In scia alle ultime operazioni chiuse al fotofinish, l’ambiente registra le ultime partenze e i nuovi arrivi che vanno a colmare le lacune della rosa. Sul fronte delle uscite si segnalano la cessione di Pompei, destinato all’Atalanta U23, la partenza di Zilli verso lo Spezia e il trasferimento di Ciotti in direzione Casarano. In entrata, a rinforzare il reparto arretrato, figurano il portiere Matteo Rizzo e il terzino Gianluca Clemente.
Un nuovo ciclo dopo i playoff
Per la società la chiusura delle trattative rappresenta il naturale coronamento di un percorso di profondo rinnovamento. Dopo aver conquistato il quarto posto nel Girone C della Serie C 2025/26 con un totale di 67 punti, risultato valso l’accesso alla fase playoff, si è deciso di virare con decisione verso una nuova fase tecnica.
Le basi strutturali del progetto sono state posate attraverso due figure chiave: la panchina è stata affidata al tecnico Federico Coppitelli, mentre le operazioni di ricostruzione dell’organico sono state gestite dal nuovo direttore sportivo Fabio Lucioni. Il lavoro sinergico della dirigenza ha prodotto una rosa profondamente modificata rispetto alla passata stagione, scaturita da una lunga serie di trasferimenti sia in ingresso sia in uscita.
I volti nuovi per affrontare il campionato
La lista dei nuovi arrivi include profili chiamati a dare un contributo immediato e di prospettiva. Tra i protagonisti della campagna acquisti si annoverano Razvan Pascalau, Daniele Quieto, Alessandro Dalmazzi, Paolo Dametto, Andrea Cogoni, Velizar-Iliya Iliev, Filippo Palazzino, Tomi Petrovic, Abdoulie Ndow, Antonio Energe e Orhan Džepar.

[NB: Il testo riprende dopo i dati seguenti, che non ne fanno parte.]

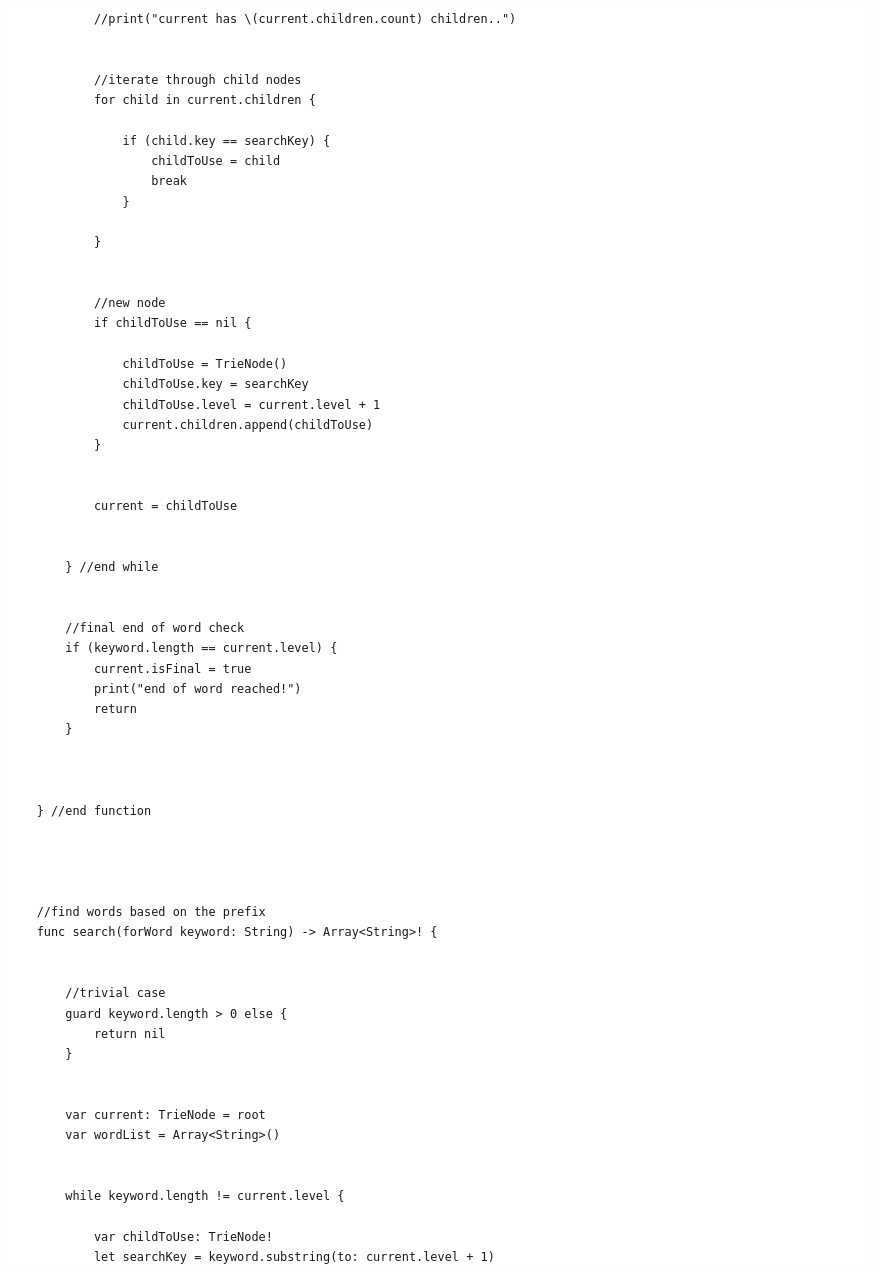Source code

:                 
                //print("current has \(current.children.count) children..")
                
                
                //iterate through child nodes
                for child in current.children {
                    
                    if (child.key == searchKey) {
                        childToUse = child
                        break
                    }
                    
                }
                
                
                //new node
                if childToUse == nil {
                    
                    childToUse = TrieNode()
                    childToUse.key = searchKey
                    childToUse.level = current.level + 1
                    current.children.append(childToUse)
                }
                
                
                current = childToUse
                
                
            } //end while
            
            
            //final end of word check
            if (keyword.length == current.level) {
                current.isFinal = true
                print("end of word reached!")
                return
            }
            
            
            
        } //end function
        
        
    
        
        //find words based on the prefix
        func search(forWord keyword: String) -> Array<String>! {
            
            
            //trivial case
            guard keyword.length > 0 else {
                return nil
            }
            
            
            var current: TrieNode = root
            var wordList = Array<String>()
            
            
            while keyword.length != current.level {
                
                var childToUse: TrieNode!
                let searchKey = keyword.substring(to: current.level + 1)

L’intento complessivo della dirigenza è coniugare la freschezza dei giovani con l’affidabilità degli elementi più esperti. In questo modo il nuovo allenatore disporrà degli strumenti necessari per dare un’identità precisa a un gruppo chiamato a trovare continuità e competitività, specialmente alla luce dell’avvio di campionato non privo di ostacoli incontrato finora.